■ Information shown

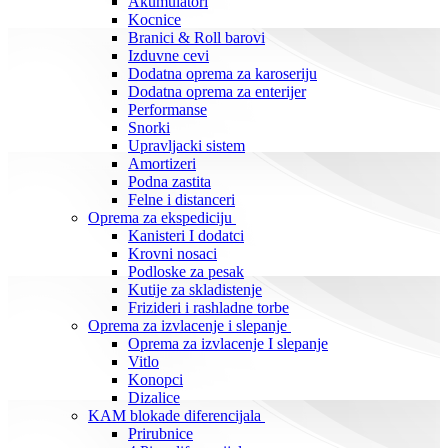
Akumulatori
Kocnice
Branici & Roll barovi
Izduvne cevi
Dodatna oprema za karoseriju
Dodatna oprema za enterijer
Performanse
Snorki
Upravljacki sistem
Amortizeri
Podna zastita
Felne i distanceri
Oprema za ekspediciju
Kanisteri I dodatci
Krovni nosaci
Podloske za pesak
Kutije za skladistenje
Frizideri i rashladne torbe
Oprema za izvlacenje i slepanje
Oprema za izvlacenje I slepanje
Vitlo
Konopci
Dizalice
KAM blokade diferencijala
Prirubnice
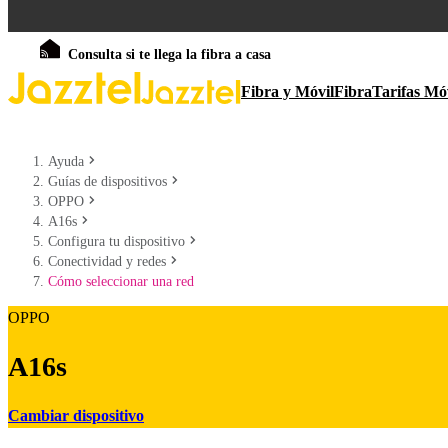
Consulta si te llega la fibra a casa
Fibra y Móvil
Fibra
Tarifas Mó
Ayuda
Guías de dispositivos
OPPO
A16s
Configura tu dispositivo
Conectividad y redes
Cómo seleccionar una red
OPPO
A16s
Cambiar dispositivo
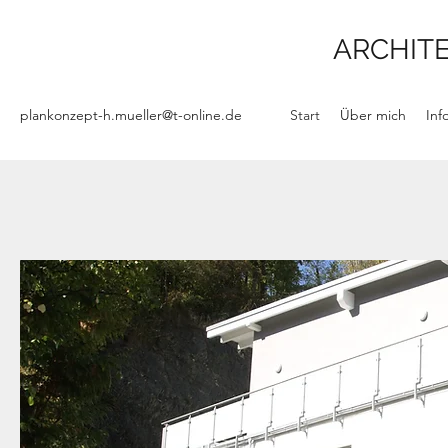
ARCHITE
plankonzept-h.mueller@t-online.de
Start
Über mich
Inf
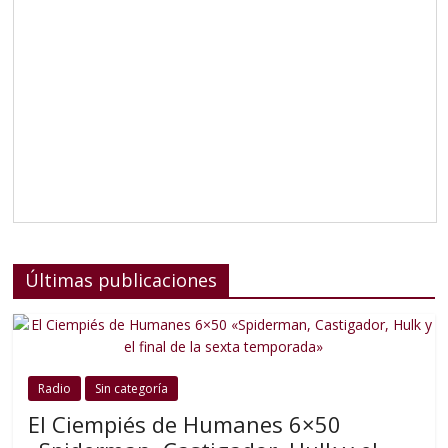
Últimas publicaciones
Radio
Sin categoría
El Ciempiés de Humanes 6×50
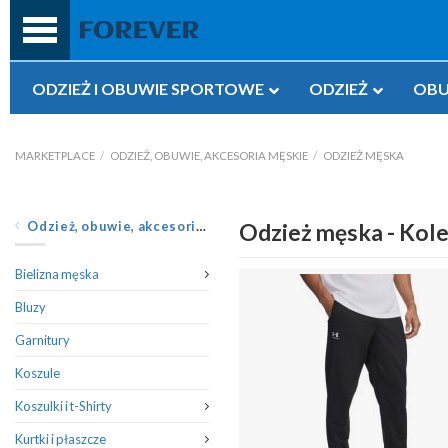
Przejdź
do
treści
ODZIEŻ I OBUWIE SPORTOWE
ODZIEŻ
OBU
MARKETPLACE
/
ODZIEŻ, OBUWIE, AKCESORIA MĘSKIE
/
ODZIEŻ MĘSKA
Odzież, obuwie, akcesoria męskie
Odzież męska - Kole
Bielizna męska
Bluzy
Garnitury
Koszule
Koszulki i t-Shirty
Kurtki i płaszcze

■ Required action
Pictures stay out; print every other part of the listing above exactly.

■ Exercise answer
Akumulatori
Kocnice
Branici & Roll barovi
Izduvne cevi
Dodatna oprema za karoseriju
Dodatna oprema za enterijer
Performanse
Snorki
Upravljacki sistem
Amortizeri
Podna zastita
Felne i distanceri
Oprema za ekspediciju
Kanisteri I dodatci
Krovni nosaci
Podloske za pesak
Kutije za skladistenje
Frizideri i rashladne torbe
Oprema za izvlacenje i slepanje
Oprema za izvlacenje I slepanje
Vitlo
Konopci
Dizalice
KAM blokade diferencijala
Prirubnice
Consulta si te llega la fibra a casa
Fibra y Móvil
Fibra
Tarifas Mó
Ayuda
Guías de dispositivos
OPPO
A16s
Configura tu dispositivo
Conectividad y redes
Cómo seleccionar una red
OPPO
A16s
Cambiar dispositivo
ARCHITE
plankonzept-h.mueller@t-online.de
Start
Über mich
Inf
Últimas publicaciones
Radio
Sin categoría
El Ciempiés de Humanes 6×50
Przejdź
do
treści
ODZIEŻ I OBUWIE SPORTOWE
ODZIEŻ
OBU
MARKETPLACE
/
ODZIEŻ, OBUWIE, AKCESORIA MĘSKIE
/
ODZIEŻ MĘSKA
Odzież, obuwie, akcesoria męskie
Odzież męska - Kole
Bielizna męska
Bluzy
Garnitury
Koszule
Koszulki i t-Shirty
Kurtki i płaszcze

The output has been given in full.